What needs to be done. Scan the records for "with" and copy each line that contains it.

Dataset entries
■ ■ ■ ■ ■
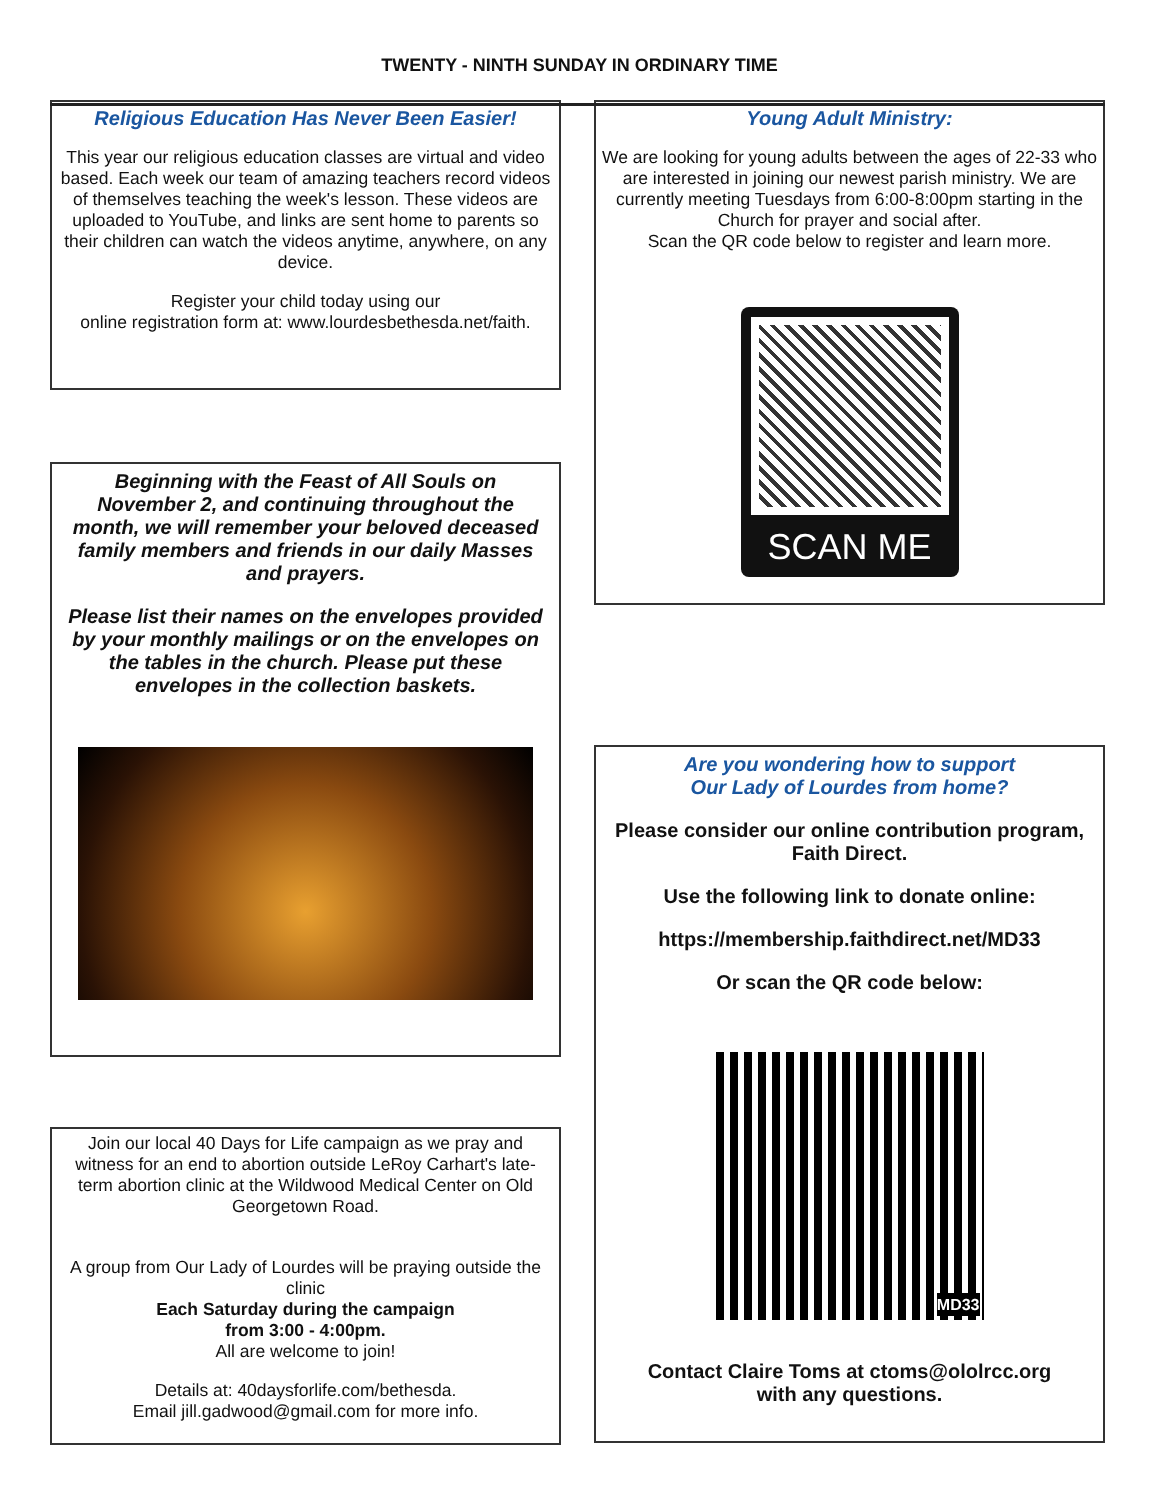TWENTY - NINTH SUNDAY IN ORDINARY TIME
Religious Education Has Never Been Easier!
This year our religious education classes are virtual and video based. Each week our team of amazing teachers record videos of themselves teaching the week's lesson. These videos are uploaded to YouTube, and links are sent home to parents so their children can watch the videos anytime, anywhere, on any device.
Register your child today using our
online registration form at: www.lourdesbethesda.net/faith.
Beginning with the Feast of All Souls on November 2, and continuing throughout the month, we will remember your beloved deceased family members and friends in our daily Masses and prayers.
Please list their names on the envelopes provided by your monthly mailings or on the envelopes on the tables in the church. Please put these envelopes in the collection baskets.
Join our local 40 Days for Life campaign as we pray and witness for an end to abortion outside LeRoy Carhart's late-term abortion clinic at the Wildwood Medical Center on Old Georgetown Road.
A group from Our Lady of Lourdes will be praying outside the clinic
Each Saturday during the campaign
from 3:00 - 4:00pm.
All are welcome to join!
Details at: 40daysforlife.com/bethesda.
Email jill.gadwood@gmail.com for more info.
Young Adult Ministry:
We are looking for young adults between the ages of 22-33 who are interested in joining our newest parish ministry. We are currently meeting Tuesdays from 6:00-8:00pm starting in the Church for prayer and social after.
Scan the QR code below to register and learn more.
SCAN ME
Are you wondering how to support
Our Lady of Lourdes from home?
Please consider our online contribution program, Faith Direct.
Use the following link to donate online:
https://membership.faithdirect.net/MD33
Or scan the QR code below:
MD33
Contact Claire Toms at ctoms@ololrcc.org
with any questions.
■ ■ ■ ■ ■
Response area.
Beginning with the Feast of All Souls on November 2, and continuing throughout the month, we will remember your beloved deceased family members and friends in our daily Masses and prayers.
with any questions.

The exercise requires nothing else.